(Stored data entries)
-- Opening Marker --

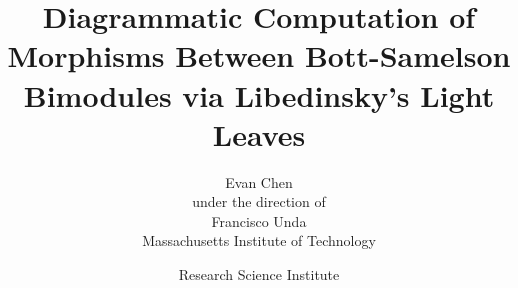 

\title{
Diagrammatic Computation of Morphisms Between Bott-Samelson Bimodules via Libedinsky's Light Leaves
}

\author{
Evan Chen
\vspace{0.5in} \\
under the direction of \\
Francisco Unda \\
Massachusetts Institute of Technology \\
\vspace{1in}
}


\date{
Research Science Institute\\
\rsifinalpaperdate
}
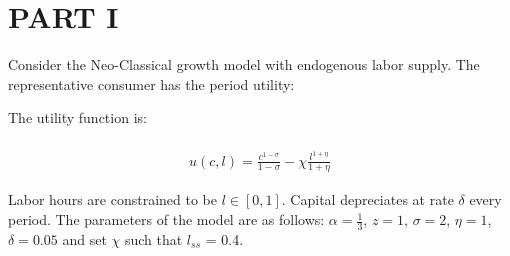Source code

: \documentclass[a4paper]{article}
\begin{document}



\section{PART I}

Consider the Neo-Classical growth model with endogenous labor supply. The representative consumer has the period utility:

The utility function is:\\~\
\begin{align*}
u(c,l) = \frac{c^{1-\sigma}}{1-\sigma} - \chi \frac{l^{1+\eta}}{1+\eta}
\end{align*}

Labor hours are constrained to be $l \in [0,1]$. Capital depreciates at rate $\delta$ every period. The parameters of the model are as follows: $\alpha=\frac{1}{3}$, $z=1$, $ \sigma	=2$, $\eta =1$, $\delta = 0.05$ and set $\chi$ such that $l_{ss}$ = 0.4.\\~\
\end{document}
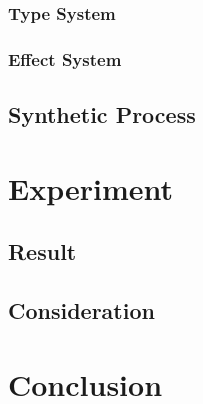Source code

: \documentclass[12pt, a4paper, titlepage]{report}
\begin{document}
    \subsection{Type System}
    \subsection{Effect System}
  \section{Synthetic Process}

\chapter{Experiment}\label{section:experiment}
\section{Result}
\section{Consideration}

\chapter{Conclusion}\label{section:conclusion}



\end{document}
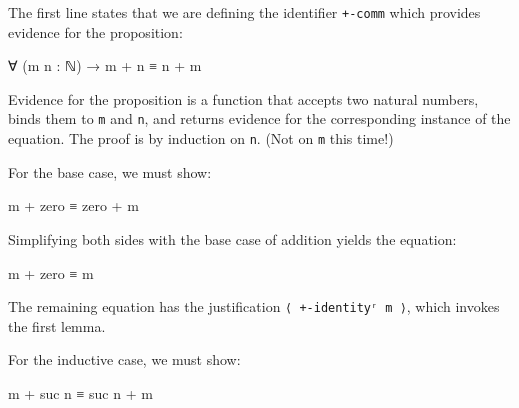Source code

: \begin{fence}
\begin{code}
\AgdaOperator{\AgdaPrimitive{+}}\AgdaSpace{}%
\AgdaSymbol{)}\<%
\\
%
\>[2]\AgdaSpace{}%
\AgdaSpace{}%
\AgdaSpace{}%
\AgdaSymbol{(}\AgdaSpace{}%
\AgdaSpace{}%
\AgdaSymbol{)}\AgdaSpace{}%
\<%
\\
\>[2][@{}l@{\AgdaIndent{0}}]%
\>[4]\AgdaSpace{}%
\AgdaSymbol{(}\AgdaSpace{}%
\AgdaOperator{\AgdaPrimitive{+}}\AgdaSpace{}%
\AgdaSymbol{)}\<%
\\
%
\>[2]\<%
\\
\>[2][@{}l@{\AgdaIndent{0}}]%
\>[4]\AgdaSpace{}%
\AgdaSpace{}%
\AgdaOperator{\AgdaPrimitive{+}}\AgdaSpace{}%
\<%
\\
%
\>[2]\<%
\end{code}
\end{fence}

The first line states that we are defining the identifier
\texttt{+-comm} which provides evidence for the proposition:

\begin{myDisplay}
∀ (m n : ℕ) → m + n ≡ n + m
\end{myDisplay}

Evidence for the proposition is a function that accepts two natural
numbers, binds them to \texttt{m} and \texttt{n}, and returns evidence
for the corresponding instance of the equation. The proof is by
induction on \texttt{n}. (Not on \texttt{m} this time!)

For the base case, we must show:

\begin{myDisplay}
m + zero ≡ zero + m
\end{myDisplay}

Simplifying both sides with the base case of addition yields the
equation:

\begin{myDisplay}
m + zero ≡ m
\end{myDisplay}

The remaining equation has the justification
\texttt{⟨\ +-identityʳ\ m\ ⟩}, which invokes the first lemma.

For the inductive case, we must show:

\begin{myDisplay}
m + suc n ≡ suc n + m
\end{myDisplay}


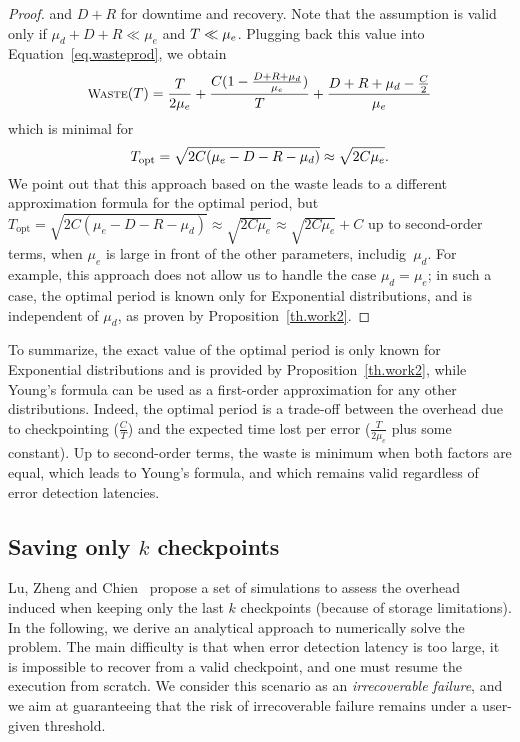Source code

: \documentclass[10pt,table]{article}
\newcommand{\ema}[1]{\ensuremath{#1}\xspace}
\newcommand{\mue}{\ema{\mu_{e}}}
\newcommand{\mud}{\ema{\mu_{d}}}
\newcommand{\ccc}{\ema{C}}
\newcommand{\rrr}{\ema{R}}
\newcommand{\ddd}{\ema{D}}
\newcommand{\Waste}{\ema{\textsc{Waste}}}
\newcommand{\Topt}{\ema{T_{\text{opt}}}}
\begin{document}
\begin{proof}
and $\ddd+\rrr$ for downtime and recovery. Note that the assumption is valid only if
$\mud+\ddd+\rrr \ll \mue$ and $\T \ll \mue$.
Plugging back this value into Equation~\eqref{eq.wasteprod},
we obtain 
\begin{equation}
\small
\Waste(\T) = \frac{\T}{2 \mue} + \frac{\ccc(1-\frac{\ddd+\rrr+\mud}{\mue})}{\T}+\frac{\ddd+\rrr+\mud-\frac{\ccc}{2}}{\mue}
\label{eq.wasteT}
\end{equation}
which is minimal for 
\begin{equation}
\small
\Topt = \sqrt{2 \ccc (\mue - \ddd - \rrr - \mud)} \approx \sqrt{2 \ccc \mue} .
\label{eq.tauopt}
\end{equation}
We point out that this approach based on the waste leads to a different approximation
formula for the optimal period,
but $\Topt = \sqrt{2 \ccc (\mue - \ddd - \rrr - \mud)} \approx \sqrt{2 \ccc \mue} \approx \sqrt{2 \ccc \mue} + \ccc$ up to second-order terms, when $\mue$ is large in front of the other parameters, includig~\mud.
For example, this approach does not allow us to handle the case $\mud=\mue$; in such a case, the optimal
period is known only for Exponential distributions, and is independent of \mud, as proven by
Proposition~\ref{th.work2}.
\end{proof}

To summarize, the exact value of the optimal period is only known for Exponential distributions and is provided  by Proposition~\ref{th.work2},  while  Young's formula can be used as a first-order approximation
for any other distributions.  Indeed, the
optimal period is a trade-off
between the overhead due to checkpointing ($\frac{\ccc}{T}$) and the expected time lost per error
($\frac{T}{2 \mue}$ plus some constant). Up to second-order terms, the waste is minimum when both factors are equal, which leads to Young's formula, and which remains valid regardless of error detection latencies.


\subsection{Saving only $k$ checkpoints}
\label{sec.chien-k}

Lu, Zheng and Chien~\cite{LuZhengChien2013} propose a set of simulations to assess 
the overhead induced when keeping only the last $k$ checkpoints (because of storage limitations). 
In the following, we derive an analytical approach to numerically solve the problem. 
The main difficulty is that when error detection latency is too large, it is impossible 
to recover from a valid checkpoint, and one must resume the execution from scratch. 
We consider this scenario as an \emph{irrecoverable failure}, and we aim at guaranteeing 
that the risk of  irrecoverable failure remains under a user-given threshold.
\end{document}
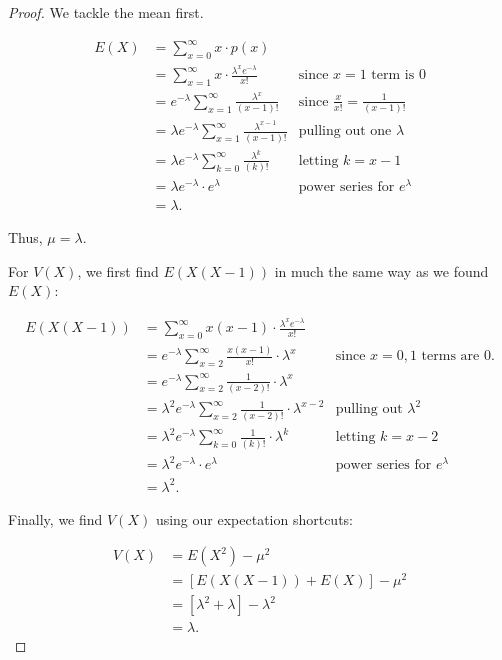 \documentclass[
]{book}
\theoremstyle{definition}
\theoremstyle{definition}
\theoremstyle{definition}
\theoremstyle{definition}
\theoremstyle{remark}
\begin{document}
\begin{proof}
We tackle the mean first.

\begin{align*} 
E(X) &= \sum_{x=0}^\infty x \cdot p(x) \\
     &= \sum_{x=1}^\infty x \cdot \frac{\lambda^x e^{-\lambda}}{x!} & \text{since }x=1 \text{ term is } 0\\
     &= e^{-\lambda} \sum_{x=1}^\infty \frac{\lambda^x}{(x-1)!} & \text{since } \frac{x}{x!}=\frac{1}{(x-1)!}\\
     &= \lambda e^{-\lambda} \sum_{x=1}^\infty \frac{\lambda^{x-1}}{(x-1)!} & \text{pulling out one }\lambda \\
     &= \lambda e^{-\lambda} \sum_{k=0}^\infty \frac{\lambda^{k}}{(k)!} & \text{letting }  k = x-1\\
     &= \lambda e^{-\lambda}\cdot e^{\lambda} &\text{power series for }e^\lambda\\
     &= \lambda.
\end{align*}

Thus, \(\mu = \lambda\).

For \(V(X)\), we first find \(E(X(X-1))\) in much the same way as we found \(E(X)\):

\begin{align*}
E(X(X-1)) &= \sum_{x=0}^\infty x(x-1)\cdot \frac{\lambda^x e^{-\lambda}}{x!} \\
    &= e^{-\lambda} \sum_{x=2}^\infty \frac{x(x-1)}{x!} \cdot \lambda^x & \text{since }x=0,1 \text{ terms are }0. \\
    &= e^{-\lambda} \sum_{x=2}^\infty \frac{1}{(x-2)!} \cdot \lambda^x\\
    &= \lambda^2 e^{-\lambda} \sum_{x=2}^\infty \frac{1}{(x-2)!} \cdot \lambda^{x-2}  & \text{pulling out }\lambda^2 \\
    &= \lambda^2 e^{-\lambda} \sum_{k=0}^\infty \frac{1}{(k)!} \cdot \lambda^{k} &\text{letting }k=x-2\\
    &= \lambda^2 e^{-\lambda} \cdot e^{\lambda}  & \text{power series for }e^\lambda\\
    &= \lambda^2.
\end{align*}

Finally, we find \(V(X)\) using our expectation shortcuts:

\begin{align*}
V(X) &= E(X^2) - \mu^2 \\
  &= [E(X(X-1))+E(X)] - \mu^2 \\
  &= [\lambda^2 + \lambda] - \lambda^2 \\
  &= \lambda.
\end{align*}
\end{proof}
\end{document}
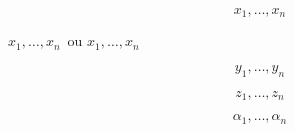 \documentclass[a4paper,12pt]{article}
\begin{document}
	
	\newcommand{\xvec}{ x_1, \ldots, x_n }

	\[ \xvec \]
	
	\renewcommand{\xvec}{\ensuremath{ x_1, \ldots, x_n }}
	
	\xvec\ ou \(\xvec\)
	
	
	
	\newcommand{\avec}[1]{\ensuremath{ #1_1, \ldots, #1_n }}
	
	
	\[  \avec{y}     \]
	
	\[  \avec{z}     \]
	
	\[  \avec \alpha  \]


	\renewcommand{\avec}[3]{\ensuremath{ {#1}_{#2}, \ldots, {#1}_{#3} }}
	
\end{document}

-- Closing Marker --

> [THE TASK]: Wherever the string "leads" appears in a line of the records, copy that line.

> [RESPONSE BELOW]:
We point out that this approach based on the waste leads to a different approximation
($\frac{T}{2 \mue}$ plus some constant). Up to second-order terms, the waste is minimum when both factors are equal, which leads to Young's formula, and which remains valid regardless of error detection latencies.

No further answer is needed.